Stored data entries:
┌────────

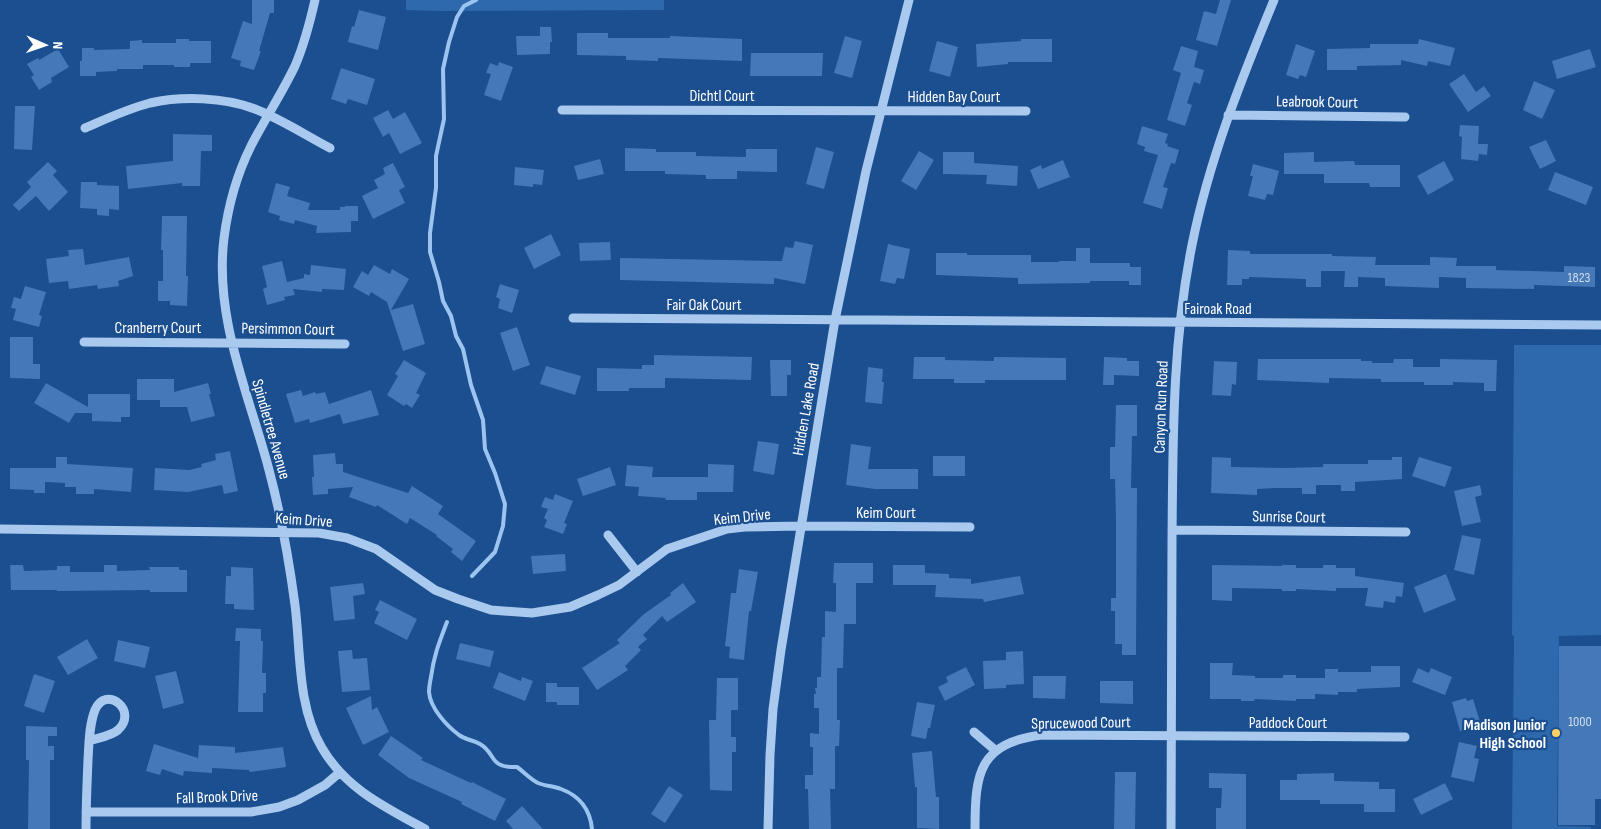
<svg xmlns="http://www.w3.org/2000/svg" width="1601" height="829" font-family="'Sofia Sans Condensed',sans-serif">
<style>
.green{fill:#2e69ad}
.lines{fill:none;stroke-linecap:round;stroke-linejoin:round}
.stream{stroke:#9cc4f0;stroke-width:4}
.building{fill:#4478b7}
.minor{stroke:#a9c9ee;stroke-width:9}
.poi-dot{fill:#ffd166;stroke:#1b4f8f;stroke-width:2}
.labels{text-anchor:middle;stroke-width:4.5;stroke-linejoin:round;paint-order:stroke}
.number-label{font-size:14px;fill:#d0dded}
.street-label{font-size:16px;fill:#fff;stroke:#1b4f8f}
.poi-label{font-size:16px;font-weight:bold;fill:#fff;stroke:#1b4f8f;text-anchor:end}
</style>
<rect width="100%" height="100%" fill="#1b4f8f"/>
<path class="green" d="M406 0H664V10L438 11 406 10Z
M1514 345H1601V635L1559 636 1557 826 1591 827V829H1512L1514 636 1512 635Z"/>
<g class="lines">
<path class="stream" d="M472 576 495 552 503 526 505 504 495 473 485 449 483 420 471 385 463 349 456 336 451 316 443 301 439 282 430 252V233L436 188V156L444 119 443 69 449 42 457 17 464 6 476 0
M447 622C439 643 434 655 431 677 430 682 429 687 429 692 430 708 447 726 459 735 466 740 473 740 480 744 497 754 488 768 517 767 524 772 530 779 538 783 545 786 553 786 561 789 580 796 590 809 592 829"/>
</g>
<path class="building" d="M252 0H274V13H270L259 51H261L254 70 240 66 241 61 231 58 243 21 252 24Z
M1220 0H1231L1217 46 1196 40 1204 11 1216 14Z
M359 10 386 17 378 50 348 42 352 26 354 27Z
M540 27H551L552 42H550V54L517 55 516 36H540Z
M577 33H608V38H670V36L742 39V61L658 58V61L626 60V56L577 55Z
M845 36 862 41 852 78 834 73Z
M176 39H189V41H211V63H190V67H174V65H143V69H117V71L96 72V76H80V61H82V48H94V50L130 49V41L142 40V43H176Z
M1021 39H1052V62H1008V64L977 67 976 44 1021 41Z
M1419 39 1455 48 1450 66 1428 61 1427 66 1401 60V65L1357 66V70H1327V49L1370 48V44H1418Z
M937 41 958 47 950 77 929 71Z
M1296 44 1315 51 1306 77 1300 75 1298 79 1286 75Z
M1181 46 1198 51 1194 67 1204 70 1200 84 1194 82 1187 103 1192 105 1185 126 1167 120 1181 73 1173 70Z
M58 49 69 67 51 78 52 82 39 90 31 77 34 75 27 64 38 58 39 60Z
M1590 49 1596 67 1557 79 1552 61Z
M751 53H823L822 76H750Z
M499 62 513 67 501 101 484 95 491 74 486 73 490 63 498 66Z
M341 68 375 79 367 105 348 99 346 104 331 99Z
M1464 74 1476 92 1484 86 1491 96 1468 112 1449 84Z
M1534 81 1555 90 1542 119 1523 110Z
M15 106H35L32 150 14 149Z
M388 110 393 119 405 112 422 143 400 154 389 133 383 137 373 118Z
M1460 125 1479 126 1478 144H1488L1487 155 1479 154 1478 161 1461 159 1462 137 1459 136Z
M1142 126 1168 134 1165 143 1168 144 1167 146 1179 150 1175 164 1171 163 1163 187 1168 188 1162 209 1143 203 1158 155 1144 151 1145 147 1137 144Z
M173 134 212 135V151H201L200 186H182V183L128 189 126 166 173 161Z
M1546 140 1556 161 1540 169 1529 147Z
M816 147 834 152 824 189 806 184Z
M625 148 656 149V152H696V156L746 157V149H777V172L737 171V179H706V175L665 174V171H625Z
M919 151 934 160 916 190 901 181Z
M943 152H974V163L1018 166 1017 186 986 184 987 175 943 174Z
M1314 152V162L1354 161 1355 165H1400V187H1370L1369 183H1324V174H1284V153Z
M600 159 604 174 578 180 574 166Z
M1063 160 1070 177 1038 189 1030 170 1041 165 1042 169Z
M1444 161 1454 180 1428 195 1417 176Z
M48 162 57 171 53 175 68 192 49 211 36 196 19 211 13 205 31 187 27 182Z
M393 163 405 187 399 190 405 203 373 219 362 196 378 188 374 180 385 174 383 168Z
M1253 164 1279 171 1273 195 1267 194 1265 200 1248 196 1253 176H1250Z
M515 167 544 170 542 185 533 184V187L514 185Z
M1555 172 1593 187 1586 205 1548 190Z
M81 182H97V185L119 186V210L109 209V216L97 215V209L80 208Z
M276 183 290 187 287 196 310 203 308 210H340V207H345V206H358V221H351V232L316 233 317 226 295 220 294 224 279 220 280 216 268 212Z
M162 216H187L186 276H188L187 306 170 305V301H158V281H163V250H161Z
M551 234 561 255 534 269 524 248Z
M795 241 813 245 805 284 774 278V284L620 280V258L782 261 785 247 793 248Z
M610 242 611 260 580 261 579 243Z
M888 244 910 249 904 279 897 278 895 284 880 281Z
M1076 248H1090V263H1130V267H1141V285H1129V281H1090V283L1018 284V278L936 275V253H967V255H1031V262H1059V261H1076Z
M83 249 85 265 129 257 133 276 118 281 119 286 98 289 97 285 69 289 68 281 49 283 46 259 69 256 68 250Z
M1228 250 1250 251V254H1332V256L1376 257 1375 265H1430V257L1457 258 1456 266H1496V270L1564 272V266L1595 267V287L1534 285V289L1466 288V278L1439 277V288L1385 286V278L1358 277V287H1344L1345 271H1321V287H1306V279L1249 277V279H1242V285H1227Z
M282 261 287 282 304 278V274L310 275 311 265 346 269 344 290 322 289V292L293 289 295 295 284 297 285 300 267 305 263 289 267 287 262 266Z
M374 265 390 274 392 269 409 279 391 310 413 304 425 344 403 351 387 302 371 292 369 296 353 287 362 271 368 275Z
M500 284 519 290 512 313 498 308 500 299 496 297Z
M25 286 46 292 39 315 42 316 39 327 13 320 16 309 11 308 14 297 21 299Z
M517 327 530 365 513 371 500 333Z
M10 337H33V364H40V379L10 378Z
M654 355 752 357 751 380 665 378V388H629V391H597V368L642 369V365H654Z
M914 357H945V360L994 361V357L1066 358V380H985V383H954V379H913Z
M1104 357 1127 358V361H1139V376L1114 375V385H1103Z
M1258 359H1361V361H1372V363H1393L1394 359H1413V367H1440V359L1497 360 1496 391H1484V383L1453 382V385H1424V382H1381V379L1329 378V383L1257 380Z
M404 360 426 373 416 393 420 395 412 408 406 404 404 406 387 395 398 376 395 374Z
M770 360H791V375H787V396H771Z
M1214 361 1237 362 1236 385 1232 384 1231 396 1212 395Z
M546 366 581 376 575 395 540 384Z
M868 367 883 369 882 382H884L882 404 865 402Z
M137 379H174V392L208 383 211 394H209L215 416 191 422 187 407H160V400H137Z
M46 383 88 407V394H130V417H121V422L92 421V413H75L69 423 34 403Z
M301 390 303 396 315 392 316 394 325 392 329 404 371 390 379 415 343 424 340 414 310 423 309 419 295 423 286 394Z
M1116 405H1137V436H1132L1131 488H1137L1136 655H1122V644H1115V611H1111V598H1116V519L1115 479H1110V447H1115Z
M758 441 779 444 774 475 753 471Z
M851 444 871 447 868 469H918V489H875L846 485Z
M230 451 238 491 224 494 222 485 188 492 154 490 155 468 189 470 202 467 201 464 216 460 215 454Z
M335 453 336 464H343V472L408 493 412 486 443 506 438 514 476 541 462 561 451 552 453 549 436 536 437 535 410 518 407 524 377 505 376 507 349 497 353 487 328 489V494L313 495 312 477H314L313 455Z
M933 456H965V476H933Z
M56 457H67V464L133 468 131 492 94 489V494H76V487H65V483L45 482V493H34V490L10 489V468H56Z
M1212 457 1231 458V467L1284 468 1323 467V464H1368V460H1392V457H1402V479L1355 482V491H1341V485H1316V494H1302V488H1275L1257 489V495L1211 493Z
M1419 457 1452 467 1445 487 1412 476Z
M708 464 734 465 733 492H697V500H665L666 498 638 496 639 487 625 486 627 465 653 467 652 477H708Z
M610 467 616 485 583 496 577 479Z
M1480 485 1482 495 1475 497 1481 522 1462 526 1454 491Z
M555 494 573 501 564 523 567 524 563 534 544 527 547 520 544 518 548 509 541 507 545 497 553 500Z
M1462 535 1481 539 1474 575 1454 570Z
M565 554 566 571 533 574 531 556Z
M834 563H873V583H856V624H844L843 668H837V720H840L839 746H835V789H830L831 829H809L808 789H805V775H813V747H810V733L819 734V708H814V694H816L815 688H817V677H821L822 637H825V611L836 612V583H833Z
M10 565H23L24 571 57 570V566H70V572H104V565H117V571L150 570 149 567H179V570H187V592H150V590L57 591V590H11Z
M893 565H925V573L949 574V578L971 579V584L1020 576 1024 594 984 602 983 599 935 597 936 585H893Z
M1212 565 1282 566V565H1296V568H1323V565H1336V568H1355V576L1404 583 1402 597 1396 596 1395 603 1384 601 1383 608 1365 606 1368 588H1336V591L1296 589V591H1282V589L1232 588V601L1212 600Z
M231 567 253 568 254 610 234 609V604H225L226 576H231Z
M739 569 758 572 751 611H749L744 660 729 658 730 647 725 646 731 593H736Z
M1446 574 1456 600 1424 613 1414 587Z
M363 583 365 594 353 596 355 619 334 621 330 587Z
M683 583 696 602 667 622 662 616 643 635 647 639 638 647 641 650 625 666 628 670 597 690 582 668 620 643 617 640 644 614 671 595 670 593Z
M380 600 417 619 407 640 374 623 379 612 375 610Z
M236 628 261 629V641H263L262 673H266V693H263V712H238L240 641H235Z
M87 639 98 658 68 675 57 657Z
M118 640 150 647 145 668 114 661Z
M460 643 494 651 490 667 456 659Z
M1559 646H1601V799H1595V825H1558Z
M352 650 353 659 367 658 370 690 342 692 338 651Z
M1023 651 1024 684 1006 685V688L984 689 983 661 1006 660V652Z
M1210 663H1233L1232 675 1255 676V678H1283V675H1296V678H1325V669H1338V672H1371V666H1400V687L1357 689V692H1338V695L1315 694V699H1296V701L1255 699 1254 701H1241V699H1210Z
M966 667 975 685 945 701 938 687 948 682 946 677Z
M1418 668 1429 673 1431 668 1452 677 1445 695 1412 682Z
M176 671 184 703 163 709 155 676Z
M499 672 521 681 522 677 533 681 525 701 493 688Z
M34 674 55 681 44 713 24 706Z
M1033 676H1066L1065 699 1033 698Z
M717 678H738V710H731V737H736V752H732V791L710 790 709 720H716Z
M1100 681H1133V704L1100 703Z
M546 683H557V687H579V705H557V702H546Z
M371 696 372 710 377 707 389 732 363 745 346 708Z
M1466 698 1467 701 1473 699 1481 725 1460 731 1452 702Z
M917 702 935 705 930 728H928L926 739 911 736Z
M26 726 57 727V736H48V746H54V760H50V829H28L29 760H26Z
M391 736 423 758 421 760 471 783 472 782 506 799 495 821 461 804 462 802 409 778 378 755Z
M1459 742 1477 746 1474 758 1479 759 1474 782 1451 777Z
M154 744 198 758 199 745 235 747V753L283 747 286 767 250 772 249 770 212 768V773L184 771 183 776 162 769 160 775 146 771Z
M932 751 936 797H939V829L917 828V787H915L912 753Z
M1115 772H1136L1135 829H1114Z
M1209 773 1246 774V829H1216V808H1221L1222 788H1209Z
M1334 773V781L1379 782V789H1395V812H1364V804H1320V800H1280V780H1297V774Z
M1445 783 1453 799 1421 815 1413 799Z
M669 786 683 795 665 823 651 814Z
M522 806 543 829H513L506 821Z"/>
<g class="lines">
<path class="minor" d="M315 0C310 22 304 45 295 66 282 93 265 119 251 146 237 174 228 207 224 238 214 319 249 394 269 470 281 515 289 560 295 605 301 653 297 706 322 748 346 789 385 807 425 829
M562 110 1026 111
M1228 115 1405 117
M85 128C106 119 127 109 150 103 182 96 224 97 255 109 281 119 305 135 330 148
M573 318 1601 325
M84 342 345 344
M0 529 319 533 347 538 376 549 435 590 458 599 491 610 532 613 570 607 598 595 619 585 667 549 727 529 745 527 801 526 970 527
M1172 530 1406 532
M608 535 637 572
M974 732 995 750
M86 812H251L279 807 298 800 325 785 339 773
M86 829C86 806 87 783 88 760 89 744 89 725 95 710 106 684 139 711 118 730 111 736 98 738 89 741
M768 829 770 755 773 709 781 650 835 320 866 171 909 0
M975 829C975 773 979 743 1042 735L1405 737
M1171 829C1171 733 1172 637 1172 541 1173 440 1172 344 1192 245 1209 160 1241 80 1274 0"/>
</g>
<circle class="poi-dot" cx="1556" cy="733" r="5"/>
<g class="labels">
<g class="number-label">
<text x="1579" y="282">1823</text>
<text x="1580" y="726">1000</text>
</g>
<g class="street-label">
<text x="722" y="101">Dichtl Court</text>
<text x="954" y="102">Hidden Bay Court</text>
<text transform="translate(1317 101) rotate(1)" y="6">Leabrook Court</text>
<text x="704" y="310">Fair Oak Court</text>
<text x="1218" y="314">Fairoak Road</text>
<text x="158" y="333">Cranberry Court</text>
<text transform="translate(288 328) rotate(1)" y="6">Persimmon Court</text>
<text transform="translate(1160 407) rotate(-88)" y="6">Canyon Run Road</text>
<text transform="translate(805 409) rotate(-80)" y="6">Hidden Lake Road</text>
<text transform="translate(272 429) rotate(74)" y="6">Spindletree Avenue</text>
<text x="886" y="518">Keim Court</text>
<text transform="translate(742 516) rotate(-6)" y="6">Keim Drive</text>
<text transform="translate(1289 516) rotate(1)" y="6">Sunrise Court</text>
<text transform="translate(304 519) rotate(4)" y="6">Keim Drive</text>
<text transform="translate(1081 722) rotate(-1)" y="6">Sprucewood Court</text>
<text x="1288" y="728">Paddock Court</text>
<text transform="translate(217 796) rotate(-2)" y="6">Fall Brook Drive</text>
</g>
<g class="poi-label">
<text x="1546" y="730">Madison Junior<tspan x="1546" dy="18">High School</tspan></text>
</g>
</g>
<g transform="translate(45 45) rotate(92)" stroke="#1b4f8f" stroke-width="4" paint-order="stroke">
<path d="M0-4L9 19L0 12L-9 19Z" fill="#ffffff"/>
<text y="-8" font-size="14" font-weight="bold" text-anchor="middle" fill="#ffffff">N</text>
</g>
</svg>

└────────

Aim of the task:
For the records above, state how many lines contain the string "linejoin", with no added text.

Solution for this exercise:
2